要知道,武林中各派武學雖然因人而異,不同的人施展出來也有不同的效果。
但再怎麼樣都是一脈而出,江湖人看上一眼就能辨認出來。
作為彥卿的師祖,鏡流居然認不出他的劍術,這對花滿樓他們而言,著實是難以想象的一件事。
“嗯,大概學的不是同一門武學吧。”
“或者他們更講究師父領進門,修行在個人,每個人都有自己的劍道?”陸小鳳猜測道。
畢竟江湖上的頂尖高手,往往都走出了自己的路。
哪怕是師徒二人,也不一定在武學上有著完全相同的路。
「“劍首?”,聽到彥卿的話,鏡流似有感觸,“我記得,那是雲騎軍中劍術登峰造極之人的頭銜。太遙遠了......”」
「彥卿贊同地點點頭,“是呀,打從『飲月之亂』後,羅浮的劍首就一直空懸著,不過,待到羅浮雲騎部隊巡獵歸來,演武儀典再開,這頭銜我是志在必得。”」
「鏡流讚許地點點頭,“雲騎軍中的武藝各有傳承。小弟弟,你的劍術又是誰指點的?”」
「彥卿微微抬起頭,有些得意地說:“姐姐既是賞劍之人,我就不賣關子了。正是羅浮的景元將軍。”」
「“將軍......”聽到這話,鏡流的表情有了些細微變化,語氣也有些複雜。」
「似乎不太滿意她的態度,彥卿說:“就算你很久沒來羅浮,也該在外聽說過景元將軍的威名吧?雖然將軍總說自己不擅用劍,技藝生疏...但每次教起我來,他總是起勁的很。
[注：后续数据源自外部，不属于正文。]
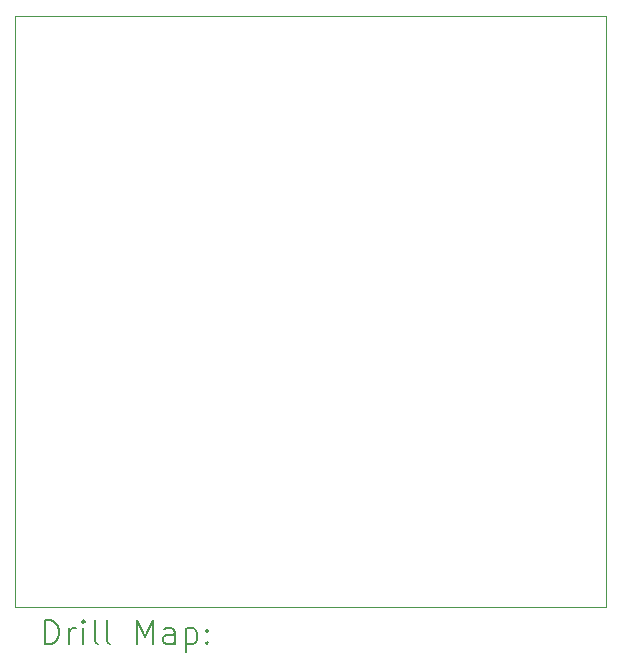
<source format=gbr>
%FSLAX45Y45*%
G04 Gerber Fmt 4.5, Leading zero omitted, Abs format (unit mm)*
G04 Created by KiCad (PCBNEW 6.0.2-378541a8eb~116~ubuntu20.04.1) date 2022-03-13 21:59:55*
%MOMM*%
%LPD*%
G01*
G04 APERTURE LIST*
%TA.AperFunction,Profile*%
%ADD10C,0.100000*%
%TD*%
%ADD11C,0.200000*%
G04 APERTURE END LIST*
D10*
X10750000Y-7940000D02*
X15750000Y-7940000D01*
X15750000Y-7940000D02*
X15750000Y-12940000D01*
X15750000Y-12940000D02*
X10750000Y-12940000D01*
X10750000Y-12940000D02*
X10750000Y-7940000D01*
D11*
X11002619Y-13255476D02*
X11002619Y-13055476D01*
X11050238Y-13055476D01*
X11078810Y-13065000D01*
X11097857Y-13084048D01*
X11107381Y-13103095D01*
X11116905Y-13141190D01*
X11116905Y-13169762D01*
X11107381Y-13207857D01*
X11097857Y-13226905D01*
X11078810Y-13245952D01*
X11050238Y-13255476D01*
X11002619Y-13255476D01*
X11202619Y-13255476D02*
X11202619Y-13122143D01*
X11202619Y-13160238D02*
X11212143Y-13141190D01*
X11221667Y-13131667D01*
X11240714Y-13122143D01*
X11259762Y-13122143D01*
X11326428Y-13255476D02*
X11326428Y-13122143D01*
X11326428Y-13055476D02*
X11316905Y-13065000D01*
X11326428Y-13074524D01*
X11335952Y-13065000D01*
X11326428Y-13055476D01*
X11326428Y-13074524D01*
X11450238Y-13255476D02*
X11431190Y-13245952D01*
X11421667Y-13226905D01*
X11421667Y-13055476D01*
X11555000Y-13255476D02*
X11535952Y-13245952D01*
X11526428Y-13226905D01*
X11526428Y-13055476D01*
X11783571Y-13255476D02*
X11783571Y-13055476D01*
X11850238Y-13198333D01*
X11916905Y-13055476D01*
X11916905Y-13255476D01*
X12097857Y-13255476D02*
X12097857Y-13150714D01*
X12088333Y-13131667D01*
X12069286Y-13122143D01*
X12031190Y-13122143D01*
X12012143Y-13131667D01*
X12097857Y-13245952D02*
X12078809Y-13255476D01*
X12031190Y-13255476D01*
X12012143Y-13245952D01*
X12002619Y-13226905D01*
X12002619Y-13207857D01*
X12012143Y-13188809D01*
X12031190Y-13179286D01*
X12078809Y-13179286D01*
X12097857Y-13169762D01*
X12193095Y-13122143D02*
X12193095Y-13322143D01*
X12193095Y-13131667D02*
X12212143Y-13122143D01*
X12250238Y-13122143D01*
X12269286Y-13131667D01*
X12278809Y-13141190D01*
X12288333Y-13160238D01*
X12288333Y-13217381D01*
X12278809Y-13236428D01*
X12269286Y-13245952D01*
X12250238Y-13255476D01*
X12212143Y-13255476D01*
X12193095Y-13245952D01*
X12374048Y-13236428D02*
X12383571Y-13245952D01*
X12374048Y-13255476D01*
X12364524Y-13245952D01*
X12374048Y-13236428D01*
X12374048Y-13255476D01*
X12374048Y-13131667D02*
X12383571Y-13141190D01*
X12374048Y-13150714D01*
X12364524Y-13141190D01*
X12374048Y-13131667D01*
X12374048Y-13150714D01*
M02*

</source>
”」
「但接下來鏡流並未言語,彥卿也不好多說什麼,兩人只能繼續悶頭趕路。」
“呵呵,這下有意思了,知道彥卿是景元的徒弟,自己的徒孫,也不知道鏡流會怎麼對他?”
“還能怎麼對他,自家徒孫,肯定是好好指點,細心愛護啊。”
“話不是這麼說的,鏡流如果還是幾百年前的羅浮劍首,那沒得說,肯定是好好指點,但她現在的情況還不知道呢。”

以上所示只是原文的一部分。